Initial singularity free quantum cosmology in two-dimensional Brans-Dicke theory

TL;DR

This paper investigates how quantum effects in two-dimensional Brans-Dicke cosmology can resolve the initial singularity, leading to finite curvature and gravitational coupling at the universe's origin for specific parameter choices.

Contribution

It demonstrates that quantum back reaction can eliminate initial singularities in 2D Brans-Dicke models for certain Brans-Dicke constants, a novel insight into quantum cosmology.

Findings

Initial curvature singularity can be finite due to quantum effects.

For ω=1, universe begins with finite curvature and evolves into flat spacetime.

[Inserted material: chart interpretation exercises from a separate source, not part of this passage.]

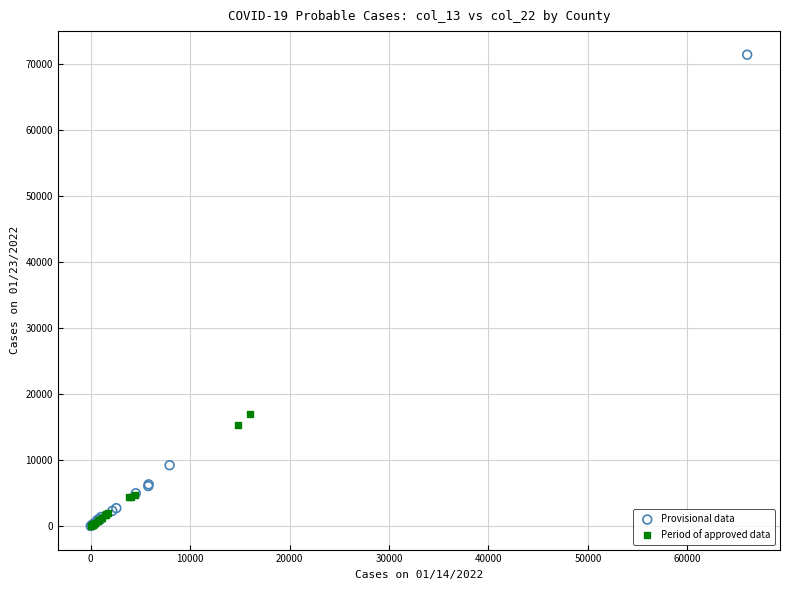

Which series reaches the maximum Y coordinate?

Provisional data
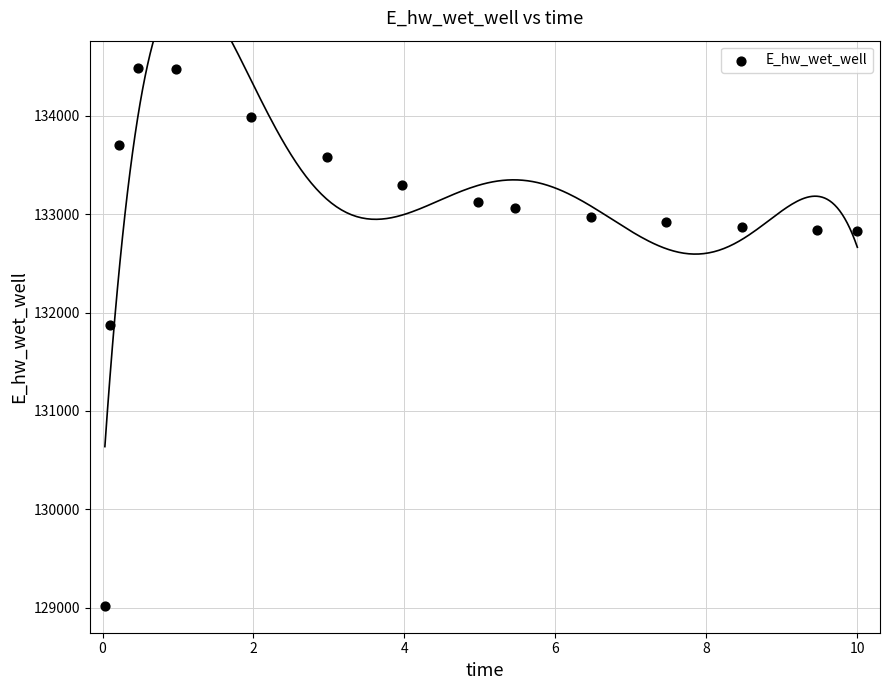

What Y value in the scatter plot is closest to 131755?

131873.9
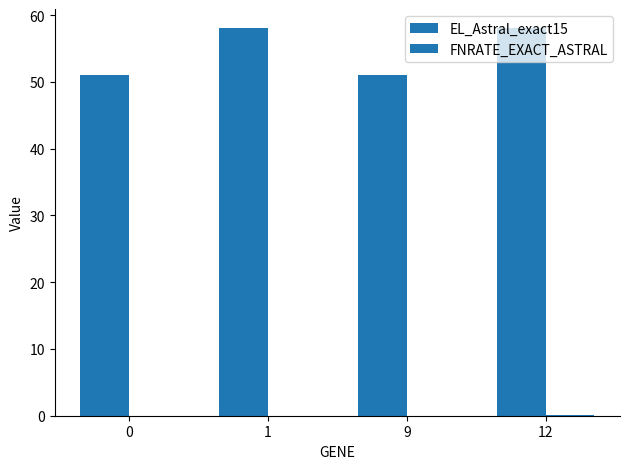

Are the bars grouped side by side (vs. stacked)?

Yes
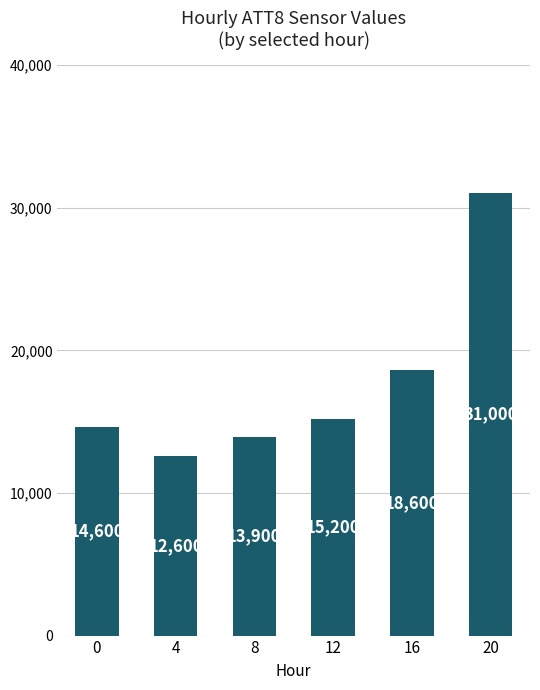

What is the average value?

17650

Quantum corrections can make gravitational coupling finite at initial time.

Abstract

We consider two-dimensional Brans-Dicke theory to study the initial singularity problem. It turns out that the initial curvature singularity can be finite for a certain Brans-Dicke constant $\omega$ by considering the quantum back reaction of the geometry. For $\omega=1$, the universe starts with the finite curvature scalar and evolves into the flat spacetime. Furthermore the divergent gravitational coupling at the initial time can be finite effectively with the help of quantum correction. The other type of universe is studied for the case of $0<\omega<1$.